__TASK OBJECTIVE__. Arrange the text read from all the records below as a single JSON list of strings, one string per line, with blank lines omitted. Leave the pictures out of the answer.
++++++++++
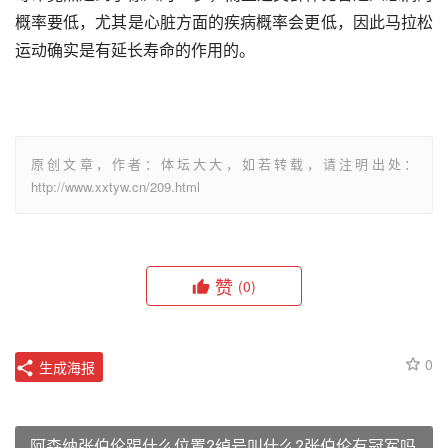
概率要低，尤其是心脏方面的疾病概率会更低，因此马拉松
运动确实是有延长寿命的作用的。
原创文章，作者：体坛大大，如若转载，请注明出处：
http://www.xxtyw.cn/209.html
赞
(0)
0
生成海报
阿森纳张伯伦踢什么位置?绰号叫什么?张伯伦有冠军吗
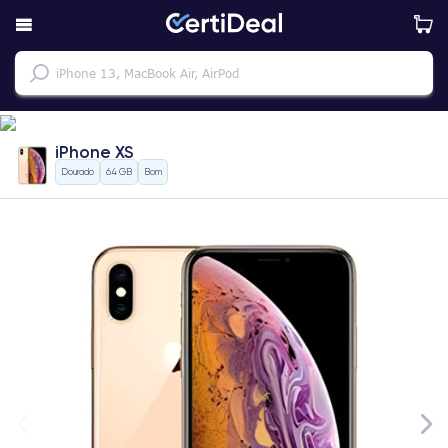
iPhone XS
Dourado
64 GB
Bom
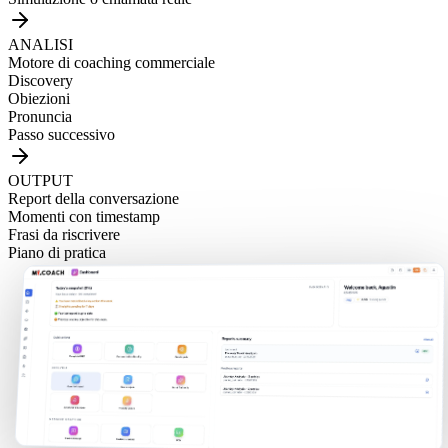
ANALISI
Motore di coaching commerciale
Discovery
Obiezioni
Pronuncia
Passo successivo
OUTPUT
Report della conversazione
Momenti con timestamp
Frasi da riscrivere
Piano di pratica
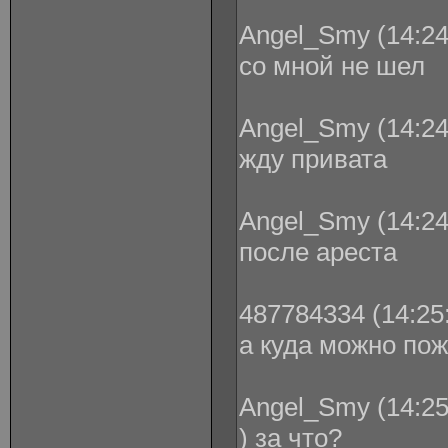
Angel_Smy (14:24
со мной не шел
Angel_Smy (14:24
жду привата
Angel_Smy (14:24
после ареста
487784334 (14:25:
а куда можно пож
Angel_Smy (14:25
) за что?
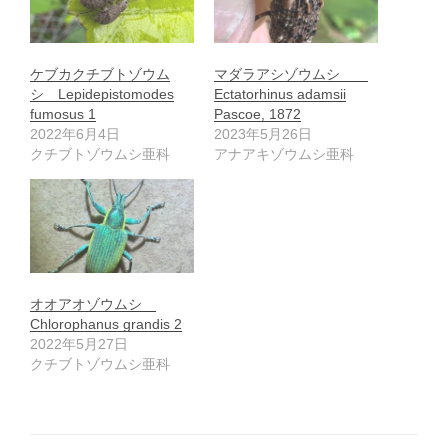
ケブカクチブトゾウム
マダラアシゾウムシ
シ Lepidepistomodes
Ectatorhinus adamsii
fumosus 1
Pascoe, 1872
2022年6月4日
2023年5月26日
クチブトゾウムシ亜科
アナアキゾウムシ亜科
オオアオゾウムシ
Chlorophanus grandis 2
2022年5月27日
クチブトゾウムシ亜科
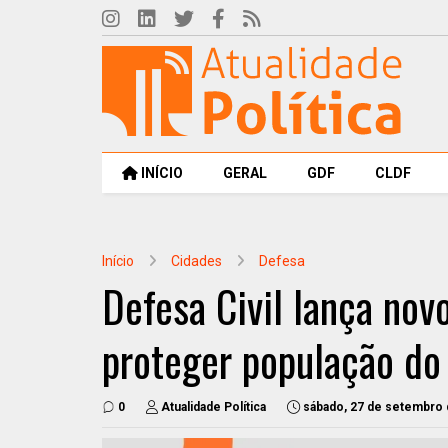
INÍCIO
GERAL
GDF
CLDF
Início
Cidades
Defesa
Defesa Civil lança nov
proteger população do
0
Atualidade Política
sábado, 27 de setembro 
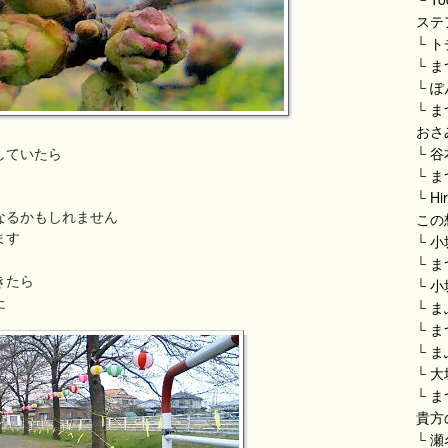
ステ
└
ト
└
ま
└
ぽ
└
ま
おさ
していたら
└
谷
└
ま
└
Hi
なるかもしれません
この
ます
└
小
└
ま
きたら
└
小
た
└
ま
└
ま
└
ま
└
大
└
ま
貴方
└
瀬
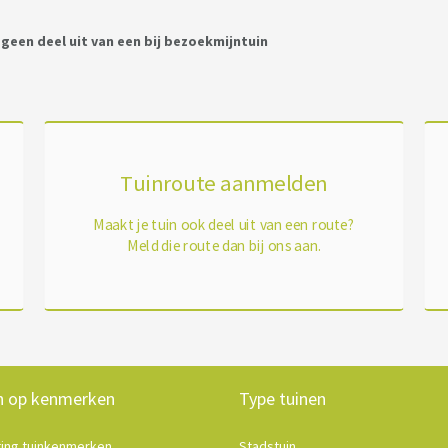
een deel uit van een bij bezoekmijntuin
Tuinroute aanmelden
Maakt je tuin ook deel uit van een route?
Meld die route dan bij ons aan.
n op kenmerken
Type tuinen
ting tuinkenmerken
Stadstuin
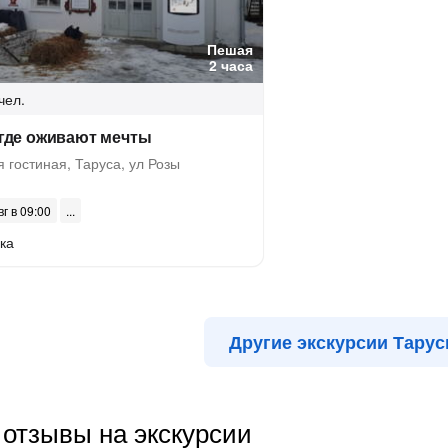
Пешая
2 часа
чел.
, где оживают мечты
 гостиная, Таруса, ул Розы
вг в 09:00
ка
Другие экскурсии Тару
отзывы на экскурсии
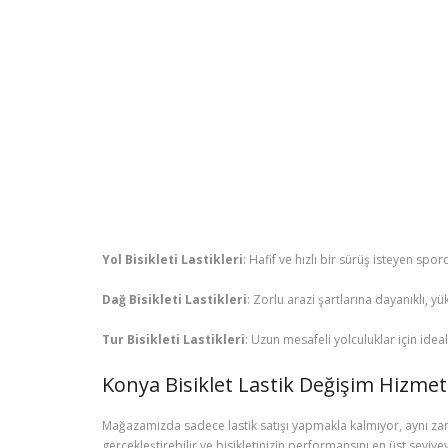
Yol Bisikleti Lastikleri
: Hafif ve hızlı bir sürüş isteyen sp
Dağ Bisikleti Lastikleri
: Zorlu arazi şartlarına dayanıklı, 
Tur Bisikleti Lastikleri
: Uzun mesafeli yolculuklar için ideal 
Konya Bisiklet Lastik Değişim Hizmet
Mağazamızda sadece lastik satışı yapmakla kalmıyor, aynı zama
gerçekleştirebilir ve bisikletinizin performansını en üst seviyey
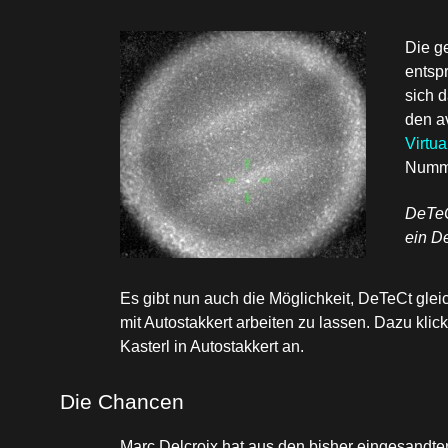
Die g
entsp
sich 
den av
Virtu
Numme
DeTeC
ein D
Es gibt nun auch die Möglichkeit, DeTeCt gle
mit Autostakkert arbeiten zu lassen. Dazu kli
Kasterl in Autostakkert an.
Die Chancen
Marc Delcroix hat aus den bisher eingesandte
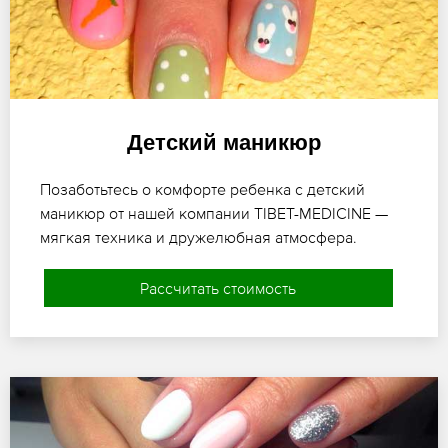
Детский маникюр
Позаботьтесь о комфорте ребенка с детский
маникюр от нашей компании TIBET-MEDICINE —
мягкая техника и дружелюбная атмосфера.
Рассчитать стоимость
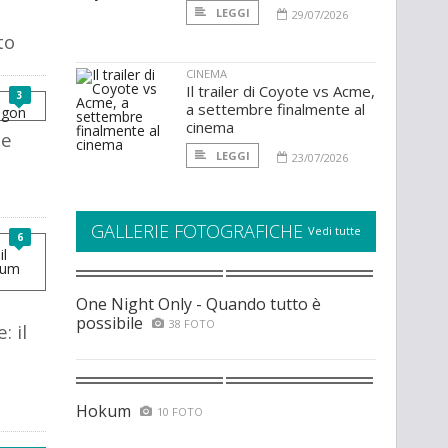
LEGGI
29/07/2026
to
CINEMA
Il trailer di Coyote vs Acme,
3
a settembre finalmente al
cinema
he
LEGGI
23/07/2026
GALLERIE FOTOGRAFICHE
Vedi tutte
6
One Night Only - Quando tutto è
possibile
38 FOTO
 il
Hokum
10 FOTO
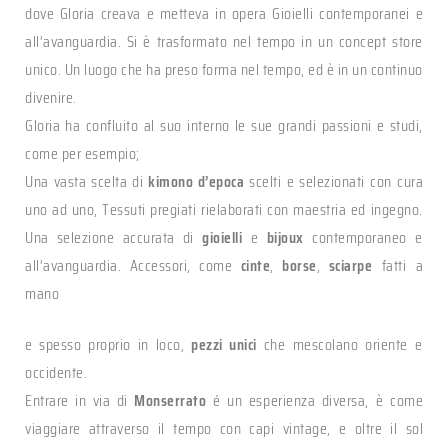
dove Gloria creava e metteva in opera Gioielli contemporanei e
all’avanguardia. Si è trasformato nel tempo in un concept store
unico. Un luogo che ha preso forma nel tempo, ed è in un continuo
divenire.
Gloria ha confluito al suo interno le sue grandi passioni e studi,
come per esempio;
Una vasta scelta di
kimono d’epoca
scelti e selezionati con cura
uno ad uno, Tessuti pregiati rielaborati con maestria ed ingegno.
Una selezione accurata di
gioielli
e
bijoux
contemporaneo e
all’avanguardia. Accessori, come
cinte
,
borse
,
sciarpe
fatti a
mano
e spesso proprio in loco,
pezzi unici
che mescolano oriente e
occidente.
Entrare in via di
Monserrato
é un esperienza diversa, è come
viaggiare attraverso il tempo con capi vintage, e oltre il sol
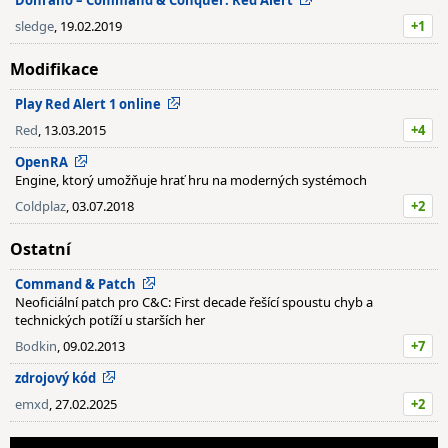
Dohráno – Command & Conquer: Red Alert
sledge
, 19.02.2019
+1
Modifikace
Play Red Alert 1 online
Red
, 13.03.2015
+4
OpenRA
Engine, ktorý umožňuje hrať hru na moderných systémoch
Coldplaz
, 03.07.2018
+2
Ostatní
Command & Patch
Neoficiální patch pro C&C: First decade řešící spoustu chyb a
technických potíží u starších her
Bodkin
, 09.02.2013
+7
zdrojový kód
emxd
, 27.02.2025
+2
++++++++++
__RESULT OF THE EXERCISE__.
[
  "概率要低，尤其是心脏方面的疾病概率会更低，因此马拉松",
  "运动确实是有延长寿命的作用的。",
  "原创文章，作者：体坛大大，如若转载，请注明出处：",
  "http://www.xxtyw.cn/209.html",
  "赞",
  "(0)",
  "0",
  "生成海报",
  "阿森纳张伯伦踢什么位置?绰号叫什么?张伯伦有冠军吗",
  "iPhone XS",
  "Dourado",
  "64 GB",
  "Bom",
  "ANALISI",
  "Motore di coaching commerciale",
  "Discovery",
  "Obiezioni",
  "Pronuncia",
  "Passo successivo",
  "OUTPUT",
  "Report della conversazione",
  "Momenti con timestamp",
  "Frasi da riscrivere",
  "Piano di pratica",
  "Angel_Smy (14:24",
  "со мной не шел",
  "Angel_Smy (14:24",
  "жду привата",
  "Angel_Smy (14:24",
  "после ареста",
  "487784334 (14:25:",
  "а куда можно пож",
  "Angel_Smy (14:25",
  ") за что?",
  "ケブカクチブトゾウム",
  "マダラアシゾウムシ",
  "シ Lepidepistomodes",
  "Ectatorhinus adamsii",
  "fumosus 1",
  "Pascoe, 1872",
  "2022年6月4日",
  "2023年5月26日",
  "クチブトゾウムシ亜科",
  "アナアキゾウムシ亜科",
  "オオアオゾウムシ",
  "Chlorophanus grandis 2",
  "2022年5月27日",
  "クチブトゾウムシ亜科",
  "INÍCIO",
  "GERAL",
  "GDF",
  "CLDF",
  "Início",
  "Cidades",
  "Defesa",
  "Defesa Civil lança nov",
  "proteger população do",
  "0",
  "Atualidade Política",
  "sábado, 27 de setembro ",
  "ステ",
  "└",
  "ト",
  "└",
  "ま",
  "└",
  "ぽ",
  "└",
  "ま",
  "おさ",
  "していたら",
  "└",
  "谷",
  "└",
  "ま",
  "└",
  "Hi",
  "なるかもしれません",
  "この",
  "ます",
  "└",
  "小",
  "└",
  "ま",
  "きたら",
  "└",
  "小",
  "た",
  "└",
  "ま",
  "└",
  "ま",
  "└",
  "ま",
  "└",
  "大",
  "└",
  "ま",
  "貴方",
  "└",
  "瀬",
  "een deel uit van een bij bezoekmijntuin",
  "Tuinroute aanmelden",
  "Maakt je tuin ook deel uit van een route?",
  "Meld die route dan bij ons aan.",
  "n op kenmerken",
  "Type tuinen",
  "ting tuinkenmerken",
  "Stadstuin",
  "Пешая",
  "2 часа",
  "чел.",
  ", где оживают мечты",
  " гостиная, Таруса, ул Розы",
  "вг в 09:00",
  "ка",
  "Другие экскурсии Тару",
  "отзывы на экскурсии",
  "Yol Bisikleti Lastikleri",
  ": Hafif ve hızlı bir sürüş isteyen sp",
  "Dağ Bisikleti Lastikleri",
  ": Zorlu arazi şartlarına dayanıklı, ",
  "Tur Bisikleti Lastikleri",
  ": Uzun mesafeli yolculuklar için ideal ",
  "Konya Bisiklet Lastik Değişim Hizmet",
  "Mağazamızda sadece lastik satışı yapmakla kalmıyor, aynı zama",
  "gerçekleştirebilir ve bisikletinizin performansını en üst seviyey",
  "Die g",
  "entsp",
  "sich ",
  "den av",
  "Virtu",
  "Numme",
  "DeTeC",
  "ein D",
  "Es gibt nun auch die Möglichkeit, DeTeCt gle",
  "mit Autostakkert arbeiten zu lassen. Dazu kli",
  "Kasterl in Autostakkert an.",
  "Die Chancen",
  "Marc Delcroix hat aus den bisher eingesandte",
  "Детский маникюр",
  "Позаботьтесь о комфорте ребенка с детский",
  "маникюр от нашей компании TIBET-MEDICINE —",
  "мягкая техника и дружелюбная атмосфера.",
  "Рассчитать стоимость",
  "LEGGI",
  "29/07/2026",
  "to",
  "CINEMA",
  "Il trailer di Coyote vs Acme,",
  "3",
  "a settembre finalmente al",
  "cinema",
  "he",
  "LEGGI",
  "23/07/2026",
  "GALLERIE FOTOGRAFICHE",
  "Vedi tutte",
  "6",
  "One Night Only - Quando tutto è",
  "possibile",
  "38 FOTO",
  " il",
  "Hokum",
  "10 FOTO",
  "dove Gloria creava e metteva in opera Gioielli contemporanei e",
  "all’avanguardia. Si è trasformato nel tempo in un concept store",
  "unico. Un luogo che ha preso forma nel tempo, ed è in un continuo",
  "divenire.",
  "Gloria ha confluito al suo interno le sue grandi passioni e studi,",
  "come per esempio;",
  "Una vasta scelta di",
  "kimono d’epoca",
  "scelti e selezionati con cura",
  "uno ad uno, Tessuti pregiati rielaborati con maestria ed ingegno.",
  "Una selezione accurata di",
  "gioielli",
  "e",
  "bijoux",
  "contemporaneo e",
  "all’avanguardia. Accessori, come",
  "cinte",
  ",",
  "borse",
  ",",
  "sciarpe",
  "fatti a",
  "mano",
  "e spesso proprio in loco,",
  "pezzi unici",
  "che mescolano oriente e",
  "occidente.",
  "Entrare in via di",
  "Monserrato",
  "é un esperienza diversa, è come",
  "viaggiare attraverso il tempo con capi vintage, e oltre il sol",
  "Dohráno – Command & Conquer: Red Alert",
  "sledge",
  ", 19.02.2019",
  "+1",
  "Modifikace",
  "Play Red Alert 1 online",
  "Red",
  ", 13.03.2015",
  "+4",
  "OpenRA",
  "Engine, ktorý umožňuje hrať hru na moderných systémoch",
  "Coldplaz",
  ", 03.07.2018",
  "+2",
  "Ostatní",
  "Command & Patch",
  "Neoficiální patch pro C&C: First decade řešící spoustu chyb a",
  "technických potíží u starších her",
  "Bodkin",
  ", 09.02.2013",
  "+7",
  "zdrojový kód",
  "emxd",
  ", 27.02.2025",
  "+2"
]